Friday Blast #64
Made it to \(2^6\) Friday blasts!
Lies programmers believe about calendars (2018) - fun little article about the complexities of dates, times and calendars. The topic’s been covered here before. This stuff is super complex because people keep changing stuff all the time. Almost anything you could think of has a counter example - even time running “forwards”.
The history of infrastructure at Zendesk - constant tradeoffs (2018) - Zendesk seem to be doing a lot of interesting stuff as a “service at scale”. Interesting with their take on AWS and the constraints they had which lead to not using it. Basically they were always a bit bigger that what AWS could offer so it made sense to use something else.

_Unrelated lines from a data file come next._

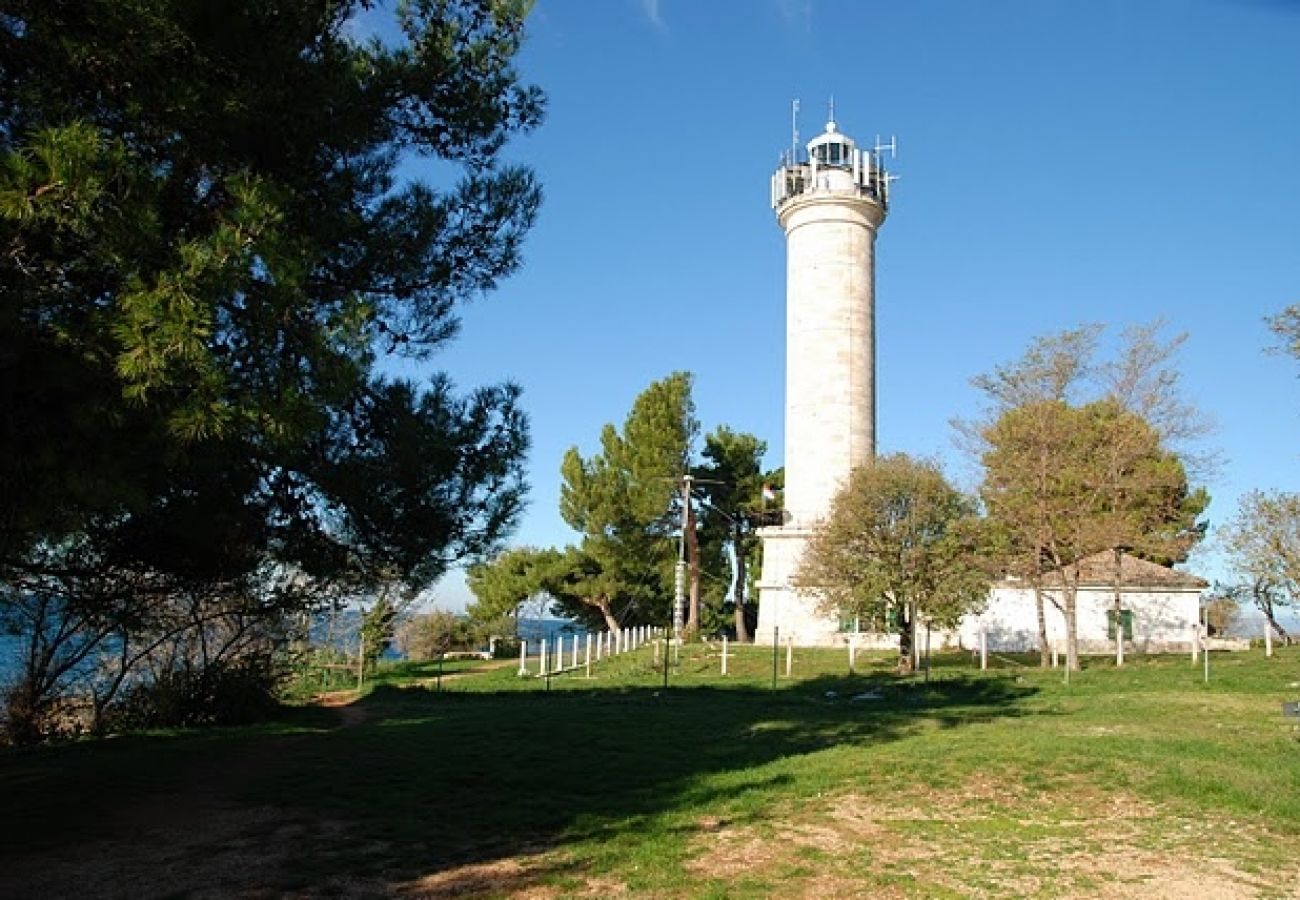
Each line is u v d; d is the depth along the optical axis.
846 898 7.71
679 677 30.80
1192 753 13.43
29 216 6.00
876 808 10.77
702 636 47.34
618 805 10.88
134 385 6.35
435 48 10.68
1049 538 31.48
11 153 6.14
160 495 9.30
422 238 10.61
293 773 12.70
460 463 11.30
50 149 6.04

The design and implementation of modern column-oriented database systems (2018) - an overview of a paper I should read at some point. Columnar DBs are the workhorses of analytics workloads. This article covers some design approaches for them. Compression, bitmap indices and even direct operations on compressed columns are some of the key requirements for good/great performance.

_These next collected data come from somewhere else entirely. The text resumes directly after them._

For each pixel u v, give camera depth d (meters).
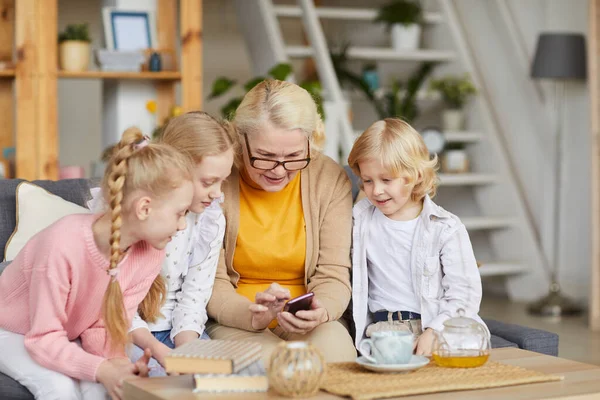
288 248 2.32
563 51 4.99
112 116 4.50
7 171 4.25
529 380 1.70
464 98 5.79
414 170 2.29
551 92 5.39
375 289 2.42
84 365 1.85
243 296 2.25
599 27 4.62
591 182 4.64
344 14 5.77
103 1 4.67
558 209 5.34
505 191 5.57
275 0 6.89
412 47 5.88
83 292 1.95
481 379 1.70
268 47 5.36
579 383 1.71
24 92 4.12
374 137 2.29
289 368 1.57
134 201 1.83
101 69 4.30
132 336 2.07
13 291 1.99
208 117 2.13
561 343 4.25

Marmaray: an open source generic data ingestion and dispersal framework and library for Apache Hadoop (2018) - Uber’s “data ingestion” library. Uber’s “data system” has been featured on the blog before. It’s interesting in itself - Uber is a big tech company, but with a very narrow focus, so these sorts of systems tend to be very specific to them. The main problem is that of controlling how data gets “ingested” and stored. There’s multiple producers (Kafka, MySQL tailing, Cassandra etc.) and multiple consumers (S3, HDFS, Cassandra, etc). In order to avoid an NxM
problem, Marmaray was designed. It’s a system atop Spark which controls ingestion (reads) and dispersal (writes). It’s also centralised and operated by a single team and offered as a service to other teams.